Olive gardens' Gazpacho Italiano
Soup base;
28 oz. Canned Italian plum tomatoes
1 clove minced garlic
1/2 cup mixed herbs chopped very, fine
1/2 cup olive oil
3 tbsp. White wine vinegar
3 tbsp. Lemon juice
1 tsp. Salt
1/4 cup white or red onion diced
3 cups chicken broth
3/4 tsp. Tabasco sauce
1 tsp. Sugar(opt.)
1/2 cup green bell pepper, chopped fine
1 cup tomato, peeled and chopped, fine
1/2 cup ditalini or tubetti, cooked, rinsed, and drained

This soup should be served cold, about 35-45 degrees. The vegetable and pasta solids should not be added to soup base until it is time to serve, because they will get soggy. Soup base; process tomatoes, juice, garlic, and herbs.
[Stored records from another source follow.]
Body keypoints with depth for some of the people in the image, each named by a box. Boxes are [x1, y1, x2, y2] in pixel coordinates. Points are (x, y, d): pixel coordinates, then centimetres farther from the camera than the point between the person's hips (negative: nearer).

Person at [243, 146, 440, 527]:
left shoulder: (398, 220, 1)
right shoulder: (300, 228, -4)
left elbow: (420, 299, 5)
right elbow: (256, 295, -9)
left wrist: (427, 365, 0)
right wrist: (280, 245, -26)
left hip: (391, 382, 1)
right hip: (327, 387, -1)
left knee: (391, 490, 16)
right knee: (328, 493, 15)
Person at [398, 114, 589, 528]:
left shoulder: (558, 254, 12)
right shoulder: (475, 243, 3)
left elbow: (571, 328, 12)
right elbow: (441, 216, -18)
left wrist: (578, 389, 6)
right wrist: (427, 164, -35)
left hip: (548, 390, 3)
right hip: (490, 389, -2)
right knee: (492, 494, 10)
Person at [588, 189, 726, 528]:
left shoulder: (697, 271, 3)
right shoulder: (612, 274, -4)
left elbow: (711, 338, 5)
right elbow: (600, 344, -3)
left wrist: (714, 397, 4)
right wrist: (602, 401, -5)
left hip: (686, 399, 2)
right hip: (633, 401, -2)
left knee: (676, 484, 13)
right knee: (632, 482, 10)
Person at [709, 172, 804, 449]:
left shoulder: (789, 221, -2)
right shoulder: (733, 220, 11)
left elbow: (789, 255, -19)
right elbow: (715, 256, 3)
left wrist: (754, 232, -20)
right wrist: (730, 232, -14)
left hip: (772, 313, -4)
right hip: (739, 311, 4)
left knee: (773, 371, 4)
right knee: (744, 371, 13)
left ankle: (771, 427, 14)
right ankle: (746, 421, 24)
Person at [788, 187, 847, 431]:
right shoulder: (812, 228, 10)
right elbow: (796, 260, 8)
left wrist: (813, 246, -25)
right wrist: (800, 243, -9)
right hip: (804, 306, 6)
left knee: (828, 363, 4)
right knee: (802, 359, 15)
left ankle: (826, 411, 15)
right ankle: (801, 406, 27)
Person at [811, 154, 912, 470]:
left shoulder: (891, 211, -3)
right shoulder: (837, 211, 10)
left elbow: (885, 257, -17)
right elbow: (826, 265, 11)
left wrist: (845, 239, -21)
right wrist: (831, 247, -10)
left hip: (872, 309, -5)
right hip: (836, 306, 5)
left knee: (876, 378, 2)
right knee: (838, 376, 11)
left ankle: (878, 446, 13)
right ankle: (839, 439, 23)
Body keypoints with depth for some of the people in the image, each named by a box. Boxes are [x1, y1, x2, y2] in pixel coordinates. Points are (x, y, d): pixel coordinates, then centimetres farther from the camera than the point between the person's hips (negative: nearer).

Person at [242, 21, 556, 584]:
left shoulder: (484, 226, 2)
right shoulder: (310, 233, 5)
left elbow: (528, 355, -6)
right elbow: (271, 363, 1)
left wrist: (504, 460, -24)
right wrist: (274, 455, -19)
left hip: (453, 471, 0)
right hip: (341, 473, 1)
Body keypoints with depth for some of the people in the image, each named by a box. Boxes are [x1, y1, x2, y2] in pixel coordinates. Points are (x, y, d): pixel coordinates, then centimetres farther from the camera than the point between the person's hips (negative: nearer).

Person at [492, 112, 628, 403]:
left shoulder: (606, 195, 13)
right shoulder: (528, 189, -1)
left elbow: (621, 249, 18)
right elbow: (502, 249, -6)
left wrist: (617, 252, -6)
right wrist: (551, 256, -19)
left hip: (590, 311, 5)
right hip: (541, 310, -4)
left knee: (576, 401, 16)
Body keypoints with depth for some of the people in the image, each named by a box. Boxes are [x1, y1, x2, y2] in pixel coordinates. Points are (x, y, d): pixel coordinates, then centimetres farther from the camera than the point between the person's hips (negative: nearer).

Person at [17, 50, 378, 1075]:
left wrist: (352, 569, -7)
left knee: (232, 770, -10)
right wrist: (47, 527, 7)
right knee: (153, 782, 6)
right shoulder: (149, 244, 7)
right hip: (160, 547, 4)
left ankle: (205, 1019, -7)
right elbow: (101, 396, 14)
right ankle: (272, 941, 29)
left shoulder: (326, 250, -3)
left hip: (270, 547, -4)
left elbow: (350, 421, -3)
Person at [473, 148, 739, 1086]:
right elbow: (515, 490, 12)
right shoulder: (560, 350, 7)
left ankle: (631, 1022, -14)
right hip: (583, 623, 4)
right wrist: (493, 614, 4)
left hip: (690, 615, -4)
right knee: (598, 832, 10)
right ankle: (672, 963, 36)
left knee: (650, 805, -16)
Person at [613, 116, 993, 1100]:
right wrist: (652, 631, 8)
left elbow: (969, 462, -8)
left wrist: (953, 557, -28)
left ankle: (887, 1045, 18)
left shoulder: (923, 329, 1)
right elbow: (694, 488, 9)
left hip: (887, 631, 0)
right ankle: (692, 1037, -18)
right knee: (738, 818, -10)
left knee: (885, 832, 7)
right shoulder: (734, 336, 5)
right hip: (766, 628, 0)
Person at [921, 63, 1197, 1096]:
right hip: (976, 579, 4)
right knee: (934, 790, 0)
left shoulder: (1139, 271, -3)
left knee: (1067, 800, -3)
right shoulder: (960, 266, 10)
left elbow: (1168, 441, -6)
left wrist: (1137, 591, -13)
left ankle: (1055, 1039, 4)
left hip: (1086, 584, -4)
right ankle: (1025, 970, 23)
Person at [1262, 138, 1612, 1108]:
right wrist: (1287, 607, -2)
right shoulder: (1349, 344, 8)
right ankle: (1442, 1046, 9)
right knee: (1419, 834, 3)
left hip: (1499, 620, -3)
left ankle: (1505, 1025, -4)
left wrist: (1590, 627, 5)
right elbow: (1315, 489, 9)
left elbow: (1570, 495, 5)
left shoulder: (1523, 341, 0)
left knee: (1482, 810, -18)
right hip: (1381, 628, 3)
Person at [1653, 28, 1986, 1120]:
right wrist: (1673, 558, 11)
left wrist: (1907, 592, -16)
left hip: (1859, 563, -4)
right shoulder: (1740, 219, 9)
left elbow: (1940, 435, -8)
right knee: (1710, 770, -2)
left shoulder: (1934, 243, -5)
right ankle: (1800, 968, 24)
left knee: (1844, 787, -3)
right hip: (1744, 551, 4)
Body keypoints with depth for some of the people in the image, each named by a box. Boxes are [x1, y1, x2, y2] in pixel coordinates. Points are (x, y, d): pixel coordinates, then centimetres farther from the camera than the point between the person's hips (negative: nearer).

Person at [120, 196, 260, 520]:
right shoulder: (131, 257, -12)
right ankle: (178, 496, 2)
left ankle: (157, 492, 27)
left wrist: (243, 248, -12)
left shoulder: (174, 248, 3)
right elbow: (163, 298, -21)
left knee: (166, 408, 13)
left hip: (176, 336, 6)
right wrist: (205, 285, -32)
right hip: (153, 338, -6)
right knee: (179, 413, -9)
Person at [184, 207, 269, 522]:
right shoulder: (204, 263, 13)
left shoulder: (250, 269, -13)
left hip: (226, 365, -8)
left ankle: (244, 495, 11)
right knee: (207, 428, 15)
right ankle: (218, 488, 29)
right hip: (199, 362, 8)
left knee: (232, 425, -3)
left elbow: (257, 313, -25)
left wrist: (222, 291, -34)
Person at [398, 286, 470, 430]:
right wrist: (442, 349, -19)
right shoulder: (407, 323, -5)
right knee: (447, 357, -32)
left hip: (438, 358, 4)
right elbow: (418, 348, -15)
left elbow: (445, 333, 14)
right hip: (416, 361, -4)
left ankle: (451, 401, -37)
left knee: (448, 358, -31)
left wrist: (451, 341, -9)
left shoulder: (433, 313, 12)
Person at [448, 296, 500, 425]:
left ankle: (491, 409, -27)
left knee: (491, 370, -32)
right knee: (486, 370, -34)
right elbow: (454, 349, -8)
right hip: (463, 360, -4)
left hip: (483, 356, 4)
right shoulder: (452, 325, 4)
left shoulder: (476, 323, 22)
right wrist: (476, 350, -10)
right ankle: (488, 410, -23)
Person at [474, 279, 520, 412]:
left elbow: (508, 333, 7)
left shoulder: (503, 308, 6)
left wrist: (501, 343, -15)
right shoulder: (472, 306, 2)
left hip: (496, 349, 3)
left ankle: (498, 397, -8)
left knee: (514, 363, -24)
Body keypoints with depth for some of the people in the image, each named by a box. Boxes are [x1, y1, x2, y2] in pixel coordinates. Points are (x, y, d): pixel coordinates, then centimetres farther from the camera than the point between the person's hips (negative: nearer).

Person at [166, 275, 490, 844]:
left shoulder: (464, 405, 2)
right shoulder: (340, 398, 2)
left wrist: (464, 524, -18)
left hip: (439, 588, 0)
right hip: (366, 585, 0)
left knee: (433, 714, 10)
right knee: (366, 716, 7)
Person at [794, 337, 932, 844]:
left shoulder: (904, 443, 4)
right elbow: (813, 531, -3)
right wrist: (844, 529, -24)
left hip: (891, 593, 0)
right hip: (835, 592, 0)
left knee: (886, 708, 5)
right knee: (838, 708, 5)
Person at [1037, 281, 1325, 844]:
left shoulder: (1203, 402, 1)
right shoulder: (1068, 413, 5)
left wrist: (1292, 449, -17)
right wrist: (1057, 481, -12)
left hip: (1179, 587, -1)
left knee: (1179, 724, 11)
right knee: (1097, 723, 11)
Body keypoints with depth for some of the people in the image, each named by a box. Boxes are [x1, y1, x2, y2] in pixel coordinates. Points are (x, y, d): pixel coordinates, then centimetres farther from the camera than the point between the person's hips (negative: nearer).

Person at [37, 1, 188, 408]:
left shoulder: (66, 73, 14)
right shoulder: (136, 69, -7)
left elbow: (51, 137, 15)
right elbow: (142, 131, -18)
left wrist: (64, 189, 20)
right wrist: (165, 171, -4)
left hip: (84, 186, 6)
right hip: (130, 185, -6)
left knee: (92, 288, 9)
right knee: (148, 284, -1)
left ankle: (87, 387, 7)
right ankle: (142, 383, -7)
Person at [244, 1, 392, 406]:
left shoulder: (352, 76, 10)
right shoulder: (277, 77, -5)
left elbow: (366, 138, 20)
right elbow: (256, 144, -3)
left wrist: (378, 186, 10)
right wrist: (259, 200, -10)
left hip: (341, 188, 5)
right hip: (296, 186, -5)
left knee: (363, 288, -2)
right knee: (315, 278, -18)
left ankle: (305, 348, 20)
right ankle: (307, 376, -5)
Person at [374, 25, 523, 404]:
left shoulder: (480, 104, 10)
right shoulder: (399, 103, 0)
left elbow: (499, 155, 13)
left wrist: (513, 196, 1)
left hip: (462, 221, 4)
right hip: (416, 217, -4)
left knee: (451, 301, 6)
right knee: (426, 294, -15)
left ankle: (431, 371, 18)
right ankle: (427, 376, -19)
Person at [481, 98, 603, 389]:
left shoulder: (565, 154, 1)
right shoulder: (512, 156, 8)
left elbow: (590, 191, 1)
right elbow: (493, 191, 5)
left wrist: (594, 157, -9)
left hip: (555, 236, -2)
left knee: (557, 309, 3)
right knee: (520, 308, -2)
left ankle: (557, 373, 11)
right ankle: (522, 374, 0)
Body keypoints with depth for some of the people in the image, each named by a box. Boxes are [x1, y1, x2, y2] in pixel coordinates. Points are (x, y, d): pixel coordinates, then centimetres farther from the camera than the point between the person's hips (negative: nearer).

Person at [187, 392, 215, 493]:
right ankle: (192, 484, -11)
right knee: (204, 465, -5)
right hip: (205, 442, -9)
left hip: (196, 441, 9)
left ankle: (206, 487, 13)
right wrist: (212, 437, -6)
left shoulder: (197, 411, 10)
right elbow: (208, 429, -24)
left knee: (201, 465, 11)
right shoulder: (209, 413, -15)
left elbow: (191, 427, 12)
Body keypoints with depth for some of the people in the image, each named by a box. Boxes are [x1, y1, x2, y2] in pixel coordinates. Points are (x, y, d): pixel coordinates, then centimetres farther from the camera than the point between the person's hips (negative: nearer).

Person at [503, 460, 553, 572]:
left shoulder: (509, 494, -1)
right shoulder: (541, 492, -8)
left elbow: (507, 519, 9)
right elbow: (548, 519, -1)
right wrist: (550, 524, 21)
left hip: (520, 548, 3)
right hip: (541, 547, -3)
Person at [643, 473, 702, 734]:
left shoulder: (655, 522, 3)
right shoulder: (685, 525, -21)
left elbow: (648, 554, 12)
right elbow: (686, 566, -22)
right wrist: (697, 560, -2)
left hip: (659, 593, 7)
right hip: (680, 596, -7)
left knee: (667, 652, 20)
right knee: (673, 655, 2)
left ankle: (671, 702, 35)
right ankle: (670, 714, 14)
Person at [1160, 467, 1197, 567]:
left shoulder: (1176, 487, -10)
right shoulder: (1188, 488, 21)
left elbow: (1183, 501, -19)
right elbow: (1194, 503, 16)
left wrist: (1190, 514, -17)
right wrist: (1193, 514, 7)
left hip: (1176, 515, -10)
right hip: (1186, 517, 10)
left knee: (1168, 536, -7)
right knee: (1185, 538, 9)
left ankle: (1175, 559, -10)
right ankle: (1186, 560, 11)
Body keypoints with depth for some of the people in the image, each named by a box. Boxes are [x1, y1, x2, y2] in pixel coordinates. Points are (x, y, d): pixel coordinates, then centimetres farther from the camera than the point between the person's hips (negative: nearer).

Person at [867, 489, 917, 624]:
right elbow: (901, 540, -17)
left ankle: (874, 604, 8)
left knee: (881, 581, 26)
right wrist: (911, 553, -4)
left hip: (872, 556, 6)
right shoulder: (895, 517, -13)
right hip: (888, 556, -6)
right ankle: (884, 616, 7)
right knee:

Mix in a non-aluminum bowl, with olive oil, vinegar, lemon juice, salt, onion, stock, and sugar. Place in refrigerator allowing 4 hours for soup base to chill and marry flavors. Prepare veggies and chill along with the pasta. To serve; soup bowls should be very cold. Stir base well, and ladle 6 oz. Soup per bowl. Add about 1 tbsp. Of blended veggies, and 2 tbsp. Pasta. Per bowl. Garnish with a few croutons and sprinkle the croutons with Parmesan and chopped parsley.

Olive gardens' Fontina Cheese Sauce
6 tbsp. Butter
6 tbsp. Flour
3 cups milk
6 oz. Fontina cheese, shredded
salt, and pepper

In a heavy, non-aluminum pot, melt butter, add flour and cook on moderate heat, for 2 min., stirring constantly with a wire whisk add milk, and bring barely to the boiling point. Turn off the heat and add cheese and blend into hot milk. Adjust salt and pepper to your taste.

Olive Gardens' Capellini Pomodoro
2 cloves minced garlic
2 lbs. Plum tomatoes seeded, and diced
1 oz. Fresh basil leaves, minced
1/3 cup extra virgin olive oil
3 oz. Parmesan cheese
12 oz. Angel hair pasta, cooked
1/4 tsp. Pepper

Heat olive oil and add garlic; cook until it turns white, add tomatoes and pepper and heat through, stirring constantly, about 2-3 min. Tomatoes should be not lose their shape. Remove from heat. Transfer hot cooked pasta to a large bowl. Toss pasta gently with tomato mixture, basil, and half of Parmesan cheese. Serve immediately, top with remaining Parmesan.